Scanning for Unsafe URLs - Update 2
This post is sort of a big deal for me because it is the 300th post to this blog. I'm happy to have reached this particular milestone and want to thank everyone taking the time to visit it and especially thank all of you who have subscribed to my RSS feeds and who are following the site updates on twitter. Additional milestones reached over the past week include an all-time high 75 subscribers to the blog's RSS feed. This week, the Techstacks Howto's site should reach it's 10,000th page view since the site launched in September 2009 and sometime in August, this blog should reach it's 100,000th page view since re-launching under TypePad roughly 13 months ago.
Saturday's post about updates to my Tools site briefly touched upon BadUrlChk, which I will now cover in more detail here.
PCI Scanners are now testing for unsafe URLs. The original "Scanning for Unsafe URLs" post introduced a Perl script, which is still a work in progress, that tests many well known, unsafe URLs that we web site administrators don't necessarily want exposed to the Internet-at-large. Although I think Perl is really cool and I want to get really good at it, a lot of my scripts make use of additional CPAN modules that many folks don't want to necessarily install on their own personal workstations. The scripts that I've written in groovy also make use of third-party modules. The Techstacks Tools site exists as a hosted site for people who just want to run the test without having to worry about installing perl or groovy or any of the third party modules that I like to use.
BadUrlChk is a port of the Perl script from the original article. The output is the same right now but it is running on Google AppEngine and makes use of the Gaelyk framework and HTTPBuilder. All you need to do is plug in a URL and the scanner will output success or failure messages. If you've got a vulnerability reporting that the ColdFusion Administrator console is open and running the tool confirms this, re-run the tool after remediation of the vulnerability. It should then report that ColdFusion console access fails.

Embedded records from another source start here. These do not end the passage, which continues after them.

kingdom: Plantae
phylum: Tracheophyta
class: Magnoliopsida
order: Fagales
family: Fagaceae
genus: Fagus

Presently, the script and the hosted version running on the Tools site are not completely ready and should be considered early beta. You can get a pretty good idea of whether or not a small sample of well known, unsafe URLs are open to the Internet but the tools do not presently handle redirection well nor do they handle Authentication responses from the web server. I'm still working on that. Sites that redirect can result in a lot of false positives so I'm working on some false positive handlers as well.
The nice thing about command line scripts is output is easy to handle. The trouble with them is that they don't always translate well on a web site. I'm working to see if there is a better way to display this output.